This piece, published in Interface: a journal for and about social movements (vol. 5, issue 2, pp. 472 – 498, November 2013) (http://www.interfacejournal.net) focuses on the question of success and failure in social movements and social movement research.
To read the article, click here: http://www.interfacejournal.net/wordpress/wp-content/uploads/2013/11/Interface-5-2-Haiven-and-Khasnabish.pdf
From the introduction:
In 2010, we won a grant to experiment with “convoking” the radical imagination. We wanted to contribute to efforts to reimagine the relationships between social movement researchers and the social movements they study. We chose to do this research in the unromantic and marginal city of Halifax, Nova Scotia, an intentional departure from the cosmopolitan contexts which tend to dominate social movement studies. With a population of just under 400,000, sprawling out across a huge geographic area on Canada’s east coast, we were interested in working with movements experiencing stagnation, frustration, and failure, rather than those enjoying momentum, exhilaration, and success. We wanted to imagine a form of solidarity research aimed not just at supporting or working for particular social movement campaigns or organizations, but at intervening in the difficult, slow space between and amidst movement participants and groups as they attempted to contend with global and local issues.
Three years later, after dozens of interviews, several public events and dialogue sessions, and a goodly amount of participant observation, we found ourselves reflecting on the successes and failures of the project (not the least because our funders, the Social Sciences and Humanities Research Council of Canada, required us to do so to justify the money they gave us). While we have published the particulars of our research method elsewhere (Khasnabish and Haiven, 2012) and will be sharing some of the results of our research in a forthcoming book (Khasnabish and Haiven, forthcoming), the present essay is a critical reflection on how we measure and imagine “success” and “failure” in social movement research, especially research that strives to work in solidarity with the social movements in question.We begin by narrating the development of academic social movement studies, from its functionalist origins to recent forms of co-research or solidarity research.
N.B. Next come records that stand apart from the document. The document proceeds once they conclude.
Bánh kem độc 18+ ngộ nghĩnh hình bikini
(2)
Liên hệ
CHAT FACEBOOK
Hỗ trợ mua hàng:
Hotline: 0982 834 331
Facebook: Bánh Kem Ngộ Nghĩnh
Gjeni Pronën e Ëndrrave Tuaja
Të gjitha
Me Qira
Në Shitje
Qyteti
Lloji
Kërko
But we suggest that even some of the best examples of this work take for granted the categories of “success” and “failure” both in terms of what makes for “successful” movements and what makes for “successful” research. In the second half of the paper, we draw on thinkers like Judith Halberstam, Fredric Jameson and Donna Haraway to argue that a more substantial understanding of social movements, and of social movement research, can come from a more dynamic mapping of success and failure. Drawing on our ethnographic research, we argue that social movements typically dwell in the “hiatus” between “not-success” and “not-failure,” and that researchers seeking to work in solidarity with social movements can fruitfully reimagine their own criteria of success and failure through this model.